[ENTRIES SHOWN]

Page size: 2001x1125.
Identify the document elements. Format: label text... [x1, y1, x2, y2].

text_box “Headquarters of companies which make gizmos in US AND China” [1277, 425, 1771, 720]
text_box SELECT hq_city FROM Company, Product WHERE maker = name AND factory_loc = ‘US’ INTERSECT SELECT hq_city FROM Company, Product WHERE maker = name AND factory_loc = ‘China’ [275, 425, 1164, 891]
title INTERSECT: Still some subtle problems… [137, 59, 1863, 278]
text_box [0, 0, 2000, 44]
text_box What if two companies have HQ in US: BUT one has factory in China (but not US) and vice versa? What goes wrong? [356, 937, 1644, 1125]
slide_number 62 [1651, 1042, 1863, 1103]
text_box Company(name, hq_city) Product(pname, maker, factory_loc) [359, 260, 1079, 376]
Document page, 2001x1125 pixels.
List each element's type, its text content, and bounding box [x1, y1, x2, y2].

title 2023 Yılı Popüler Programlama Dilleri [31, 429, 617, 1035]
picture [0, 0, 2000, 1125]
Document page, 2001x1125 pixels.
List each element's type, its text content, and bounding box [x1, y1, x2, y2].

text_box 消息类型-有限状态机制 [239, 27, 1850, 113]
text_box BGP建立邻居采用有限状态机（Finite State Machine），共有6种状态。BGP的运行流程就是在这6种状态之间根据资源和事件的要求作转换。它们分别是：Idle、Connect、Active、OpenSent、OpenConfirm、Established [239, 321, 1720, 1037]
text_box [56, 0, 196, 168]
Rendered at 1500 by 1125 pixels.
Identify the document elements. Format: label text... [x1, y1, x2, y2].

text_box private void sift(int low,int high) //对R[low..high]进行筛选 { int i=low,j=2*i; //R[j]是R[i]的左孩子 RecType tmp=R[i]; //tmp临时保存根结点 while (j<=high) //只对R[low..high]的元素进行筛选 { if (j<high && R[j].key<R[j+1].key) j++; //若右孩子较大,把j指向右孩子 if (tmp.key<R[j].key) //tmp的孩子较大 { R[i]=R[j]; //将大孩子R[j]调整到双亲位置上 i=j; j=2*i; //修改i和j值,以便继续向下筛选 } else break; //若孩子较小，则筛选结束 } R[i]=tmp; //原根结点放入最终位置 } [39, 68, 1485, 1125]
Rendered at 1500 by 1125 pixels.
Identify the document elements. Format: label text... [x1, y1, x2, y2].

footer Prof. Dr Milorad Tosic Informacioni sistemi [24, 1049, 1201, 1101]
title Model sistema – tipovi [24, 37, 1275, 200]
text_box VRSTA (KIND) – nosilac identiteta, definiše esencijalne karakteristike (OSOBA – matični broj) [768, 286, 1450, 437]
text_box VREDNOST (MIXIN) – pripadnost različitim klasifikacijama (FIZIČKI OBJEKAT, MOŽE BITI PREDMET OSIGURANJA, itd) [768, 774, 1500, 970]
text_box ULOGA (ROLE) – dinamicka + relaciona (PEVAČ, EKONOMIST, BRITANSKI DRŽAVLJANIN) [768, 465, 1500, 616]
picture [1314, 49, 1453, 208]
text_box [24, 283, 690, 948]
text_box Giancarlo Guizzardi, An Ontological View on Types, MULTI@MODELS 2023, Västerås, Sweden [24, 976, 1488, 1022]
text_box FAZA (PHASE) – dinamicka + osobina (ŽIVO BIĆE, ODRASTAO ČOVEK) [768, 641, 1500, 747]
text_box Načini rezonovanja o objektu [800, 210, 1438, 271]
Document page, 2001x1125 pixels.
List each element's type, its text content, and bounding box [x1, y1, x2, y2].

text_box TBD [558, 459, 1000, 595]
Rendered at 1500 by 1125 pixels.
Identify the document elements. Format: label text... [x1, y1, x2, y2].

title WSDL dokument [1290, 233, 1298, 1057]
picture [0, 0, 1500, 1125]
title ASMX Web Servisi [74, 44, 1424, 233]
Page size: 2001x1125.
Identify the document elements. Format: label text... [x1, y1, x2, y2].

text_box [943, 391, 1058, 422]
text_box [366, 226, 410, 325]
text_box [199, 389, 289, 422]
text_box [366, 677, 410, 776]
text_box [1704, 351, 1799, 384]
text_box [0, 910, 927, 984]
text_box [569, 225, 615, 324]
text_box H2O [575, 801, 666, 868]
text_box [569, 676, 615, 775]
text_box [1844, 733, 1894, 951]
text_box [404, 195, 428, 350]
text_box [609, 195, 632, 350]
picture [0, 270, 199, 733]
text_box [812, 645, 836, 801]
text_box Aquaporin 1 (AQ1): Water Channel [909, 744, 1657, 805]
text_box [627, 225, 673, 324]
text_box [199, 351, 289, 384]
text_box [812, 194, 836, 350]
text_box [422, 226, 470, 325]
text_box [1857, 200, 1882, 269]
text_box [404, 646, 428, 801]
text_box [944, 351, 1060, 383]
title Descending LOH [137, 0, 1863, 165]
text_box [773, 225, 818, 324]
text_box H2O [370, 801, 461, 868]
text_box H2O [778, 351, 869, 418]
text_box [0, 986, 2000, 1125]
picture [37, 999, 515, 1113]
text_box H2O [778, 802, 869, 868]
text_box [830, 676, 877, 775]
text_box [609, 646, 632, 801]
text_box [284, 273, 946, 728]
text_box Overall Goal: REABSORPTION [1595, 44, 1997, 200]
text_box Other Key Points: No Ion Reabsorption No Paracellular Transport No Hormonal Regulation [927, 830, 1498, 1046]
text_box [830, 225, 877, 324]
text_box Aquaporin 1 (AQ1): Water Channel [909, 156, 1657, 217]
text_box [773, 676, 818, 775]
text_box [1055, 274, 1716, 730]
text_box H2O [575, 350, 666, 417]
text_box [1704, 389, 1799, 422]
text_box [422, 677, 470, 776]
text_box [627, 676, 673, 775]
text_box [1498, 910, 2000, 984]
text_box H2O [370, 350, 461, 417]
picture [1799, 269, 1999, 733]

[/ENTRIES SHOWN]

| WORK TO BE COMPLETED |
What is needed is an exact transcription of all the data.

| ANSWER BOX |
Page size: 2001x1125.
Identify the document elements. Format: label text... [x1, y1, x2, y2].

text_box “Headquarters of companies which make gizmos in US AND China” [1277, 425, 1771, 720]
text_box SELECT hq_city FROM Company, Product WHERE maker = name AND factory_loc = ‘US’ INTERSECT SELECT hq_city FROM Company, Product WHERE maker = name AND factory_loc = ‘China’ [275, 425, 1164, 891]
title INTERSECT: Still some subtle problems… [137, 59, 1863, 278]
text_box [0, 0, 2000, 44]
text_box What if two companies have HQ in US: BUT one has factory in China (but not US) and vice versa? What goes wrong? [356, 937, 1644, 1125]
slide_number 62 [1651, 1042, 1863, 1103]
text_box Company(name, hq_city) Product(pname, maker, factory_loc) [359, 260, 1079, 376]
Document page, 2001x1125 pixels.
List each element's type, its text content, and bounding box [x1, y1, x2, y2].

title 2023 Yılı Popüler Programlama Dilleri [31, 429, 617, 1035]
picture [0, 0, 2000, 1125]
Document page, 2001x1125 pixels.
List each element's type, its text content, and bounding box [x1, y1, x2, y2].

text_box 消息类型-有限状态机制 [239, 27, 1850, 113]
text_box BGP建立邻居采用有限状态机（Finite State Machine），共有6种状态。BGP的运行流程就是在这6种状态之间根据资源和事件的要求作转换。它们分别是：Idle、Connect、Active、OpenSent、OpenConfirm、Established [239, 321, 1720, 1037]
text_box [56, 0, 196, 168]
Rendered at 1500 by 1125 pixels.
Identify the document elements. Format: label text... [x1, y1, x2, y2].

text_box private void sift(int low,int high) //对R[low..high]进行筛选 { int i=low,j=2*i; //R[j]是R[i]的左孩子 RecType tmp=R[i]; //tmp临时保存根结点 while (j<=high) //只对R[low..high]的元素进行筛选 { if (j<high && R[j].key<R[j+1].key) j++; //若右孩子较大,把j指向右孩子 if (tmp.key<R[j].key) //tmp的孩子较大 { R[i]=R[j]; //将大孩子R[j]调整到双亲位置上 i=j; j=2*i; //修改i和j值,以便继续向下筛选 } else break; //若孩子较小，则筛选结束 } R[i]=tmp; //原根结点放入最终位置 } [39, 68, 1485, 1125]
Rendered at 1500 by 1125 pixels.
Identify the document elements. Format: label text... [x1, y1, x2, y2].

footer Prof. Dr Milorad Tosic Informacioni sistemi [24, 1049, 1201, 1101]
title Model sistema – tipovi [24, 37, 1275, 200]
text_box VRSTA (KIND) – nosilac identiteta, definiše esencijalne karakteristike (OSOBA – matični broj) [768, 286, 1450, 437]
text_box VREDNOST (MIXIN) – pripadnost različitim klasifikacijama (FIZIČKI OBJEKAT, MOŽE BITI PREDMET OSIGURANJA, itd) [768, 774, 1500, 970]
text_box ULOGA (ROLE) – dinamicka + relaciona (PEVAČ, EKONOMIST, BRITANSKI DRŽAVLJANIN) [768, 465, 1500, 616]
picture [1314, 49, 1453, 208]
text_box [24, 283, 690, 948]
text_box Giancarlo Guizzardi, An Ontological View on Types, MULTI@MODELS 2023, Västerås, Sweden [24, 976, 1488, 1022]
text_box FAZA (PHASE) – dinamicka + osobina (ŽIVO BIĆE, ODRASTAO ČOVEK) [768, 641, 1500, 747]
text_box Načini rezonovanja o objektu [800, 210, 1438, 271]
Document page, 2001x1125 pixels.
List each element's type, its text content, and bounding box [x1, y1, x2, y2].

text_box TBD [558, 459, 1000, 595]
Rendered at 1500 by 1125 pixels.
Identify the document elements. Format: label text... [x1, y1, x2, y2].

title WSDL dokument [1290, 233, 1298, 1057]
picture [0, 0, 1500, 1125]
title ASMX Web Servisi [74, 44, 1424, 233]
Page size: 2001x1125.
Identify the document elements. Format: label text... [x1, y1, x2, y2].

text_box [943, 391, 1058, 422]
text_box [366, 226, 410, 325]
text_box [199, 389, 289, 422]
text_box [366, 677, 410, 776]
text_box [1704, 351, 1799, 384]
text_box [0, 910, 927, 984]
text_box [569, 225, 615, 324]
text_box H2O [575, 801, 666, 868]
text_box [569, 676, 615, 775]
text_box [1844, 733, 1894, 951]
text_box [404, 195, 428, 350]
text_box [609, 195, 632, 350]
picture [0, 270, 199, 733]
text_box [812, 645, 836, 801]
text_box Aquaporin 1 (AQ1): Water Channel [909, 744, 1657, 805]
text_box [627, 225, 673, 324]
text_box [199, 351, 289, 384]
text_box [812, 194, 836, 350]
text_box [422, 226, 470, 325]
text_box [1857, 200, 1882, 269]
text_box [404, 646, 428, 801]
text_box [944, 351, 1060, 383]
title Descending LOH [137, 0, 1863, 165]
text_box [773, 225, 818, 324]
text_box H2O [370, 801, 461, 868]
text_box H2O [778, 351, 869, 418]
text_box [0, 986, 2000, 1125]
picture [37, 999, 515, 1113]
text_box H2O [778, 802, 869, 868]
text_box [830, 676, 877, 775]
text_box [609, 646, 632, 801]
text_box [284, 273, 946, 728]
text_box Overall Goal: REABSORPTION [1595, 44, 1997, 200]
text_box Other Key Points: No Ion Reabsorption No Paracellular Transport No Hormonal Regulation [927, 830, 1498, 1046]
text_box [830, 225, 877, 324]
text_box Aquaporin 1 (AQ1): Water Channel [909, 156, 1657, 217]
text_box [773, 676, 818, 775]
text_box [1055, 274, 1716, 730]
text_box H2O [575, 350, 666, 417]
text_box [1704, 389, 1799, 422]
text_box [422, 677, 470, 776]
text_box [627, 676, 673, 775]
text_box [1498, 910, 2000, 984]
text_box H2O [370, 350, 461, 417]
picture [1799, 269, 1999, 733]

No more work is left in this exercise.